● Textauszug
Die Verfassungsbeschwerde ist nicht zur Entscheidung anzunehmen, weil die Voraussetzungen des § 93a Abs. 2 BVerfGG nicht vorliegen.

1. Das ergibt sich, soweit der Beschwerdeführer eine Verletzung des Art. 103 Abs. 1 GG geltend macht, schon daraus, daß die insoweit erhobene Rüge unzulässig ist. Der Beschwerdeführer führt mit keinem Wort aus, weshalb sein Anspruch auf rechtliches Gehör verletzt sein soll. Sein Vortrag genügt deshalb insoweit nicht den Mindestanforderungen, die nach § 23 Abs. 1 Satz 2 Halbsatz 1 und § 92 BVerfGG an die Begründung einer Verfassungsbeschwerde zu stellen sind.

2. Im übrigen sind die Annahmevoraussetzungen von der Sache her nicht erfüllt.

a) Die Verfassungsbeschwerde hat weder im Hinblick auf den geltend gemachten Verstoß gegen Art. 14 GG noch hinsichtlich der Rüge einer Verletzung von Art. 19 Abs. 4 Satz 1 GG grundsätzliche verfassungsrechtliche Bedeutung (vgl. näher zu diesem Erfordernis BVerfGE 90, 22 ≪24 f.≫).

Abgesehen davon, daß die Auslegung des § 4 Abs. 5 InVorG durch das Bundesverwaltungsgericht auslaufendes Recht betrifft, weil nach § 27 Satz 1 InVorG in Verbindung mit § 1 der Verordnung zur Verlängerung der Frist in § 27 des Investitionsvorranggesetzes vom 18. Dezember 1998 (BGBl I S. 3818) Investitionsvorrangverfahren nur noch bis zum Ablauf des 31. Dezember 2000 eingeleitet werden können, sind die für die Beurteilung der Verfassungsbeschwerde maßgeblichen verfassungsrechtlichen Fragen durch das Bundesverfassungsgericht bereits entschieden.

So sind Bedeutung und Reichweite des Art. 19 Abs. 4 Satz 1 GG für verwaltungsgerichtliche Streitigkeiten durch das Bundesverfassungsgericht hinreichend geklärt (vgl. etwa BVerfGE 83, 182 ≪194 f.≫ m.w.N.). Das gleiche gilt für die Frage, in- wieweit die verfassungsrechtliche Gewährleistung effektiven Rechtsschutzes es ausschließt, Verwaltungsakten Tatbestandswirkung für Drittbetroffene beizulegen (vgl. BVerfGE 83, 182 ≪196 ff.≫).

● Deine Aufgaben
1. Bis zu welchem Zeitpunkt können laut dem Textauszug zur Verfassungsbeschwerde Investitionsvorrangverfahren noch eingeleitet werden?
2. Nenne alle Artikel des Grundgesetzes (GG), die im Textauszug zur Verfassungsbeschwerde vorkommen.
3. Setze den Textauszug zur Verfassungsbeschwerde nach seinem letzten Satz fort.

● Das Material
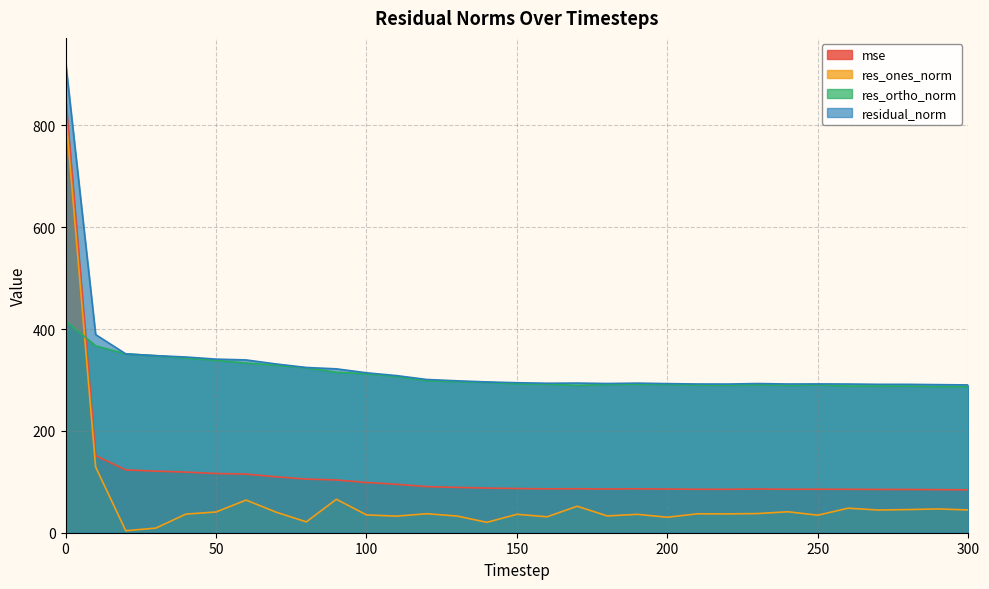

True or false: res_ortho_norm and mse intersect in this chart.

True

● Antworten in Reihenfolge
1. Bis zum Ablauf des 31. Dezember 2000.

2. Art. 103 Abs. 1 GG, Art. 14 GG, Art. 19 Abs. 4 Satz 1 GG

3.
Vom Bundesverfassungsgericht noch nicht entschieden ist allerdings, ob Rückübertragungsansprüche nach dem Vermögensgesetz dem Schutzbereich des Art. 14 Abs. 1 GG unterfallen, was das Bundesverwaltungsgericht im angegriffenen Revisionsurteil verneint hat. Das Bundesverfassungsgericht ist in seiner bisherigen Rechtsprechung vom gegenteiligen Standpunkt ausgegangen, hat insoweit aber noch keine endgültige Entscheidung getroffen (vgl. insbesondere BVerfGE 95, 48 ≪58≫). Auch im vorliegenden Verfahren kommt es auf die Beantwortung der genannten Frage nicht an. Es geht in ihm darum, ob § 4 Abs. 5 InVorG den Rechtsweg des Zessionars vermögensrechtlicher Ansprüche ausschließt, und damit in erster Linie um die Auslegung und Anwendung des Art. 19 Abs. 4 Satz 1 GG. Daneben hat, wie sich ohne weiteres dem Grundgesetz entnehmen läßt, Art. 14 GG hier keine eigenständige Bedeutung, weil er als die insoweit allgemeinere Grundrechtsverbürgung im Bereich der Rechtsverletzung durch die Exekutive keine umfassendere Rechtsweggewährleistung als die spezielle Norm des Art. 19 Abs. 4 Satz 1 GG enthält (vgl. Papier, in: Maunz/Dürig, Grundgesetz, Art. 14 Rn. 46 ≪Stand: Mai 1994≫). Ob vermögensrechtliche Ansprüche auf Restitution den Schutz der Eigentumsgarantie genießen, kann deshalb weiterhin offenbleiben.

b) Die Annahme der Verfassungsbeschwerde ist auch nicht zur Durchsetzung der vom Beschwerdeführer als verletzt gerügten Grundrechte aus Art. 14 und Art. 19 Abs. 4 Satz 1 GG angezeigt.

aa) Die geltend gemachten Grundrechtsverletzungen haben kein besonderes Gewicht (vgl. dazu BVerfGE 90, 22 ≪25≫). Die angegriffenen Entscheidungen deuten weder auf eine generelle Vernachlässigung von Grundrechten hin noch beruhen sie auf einer groben Verkennung des durch ein Grundrecht gewährten Schutzes oder einem geradezu leichtfertigen Umgang mit grundrechtlich geschützten Positionen. Auch für eine krasse Verletzung rechtsstaatlicher Grundsätze ist nichts ersichtlich.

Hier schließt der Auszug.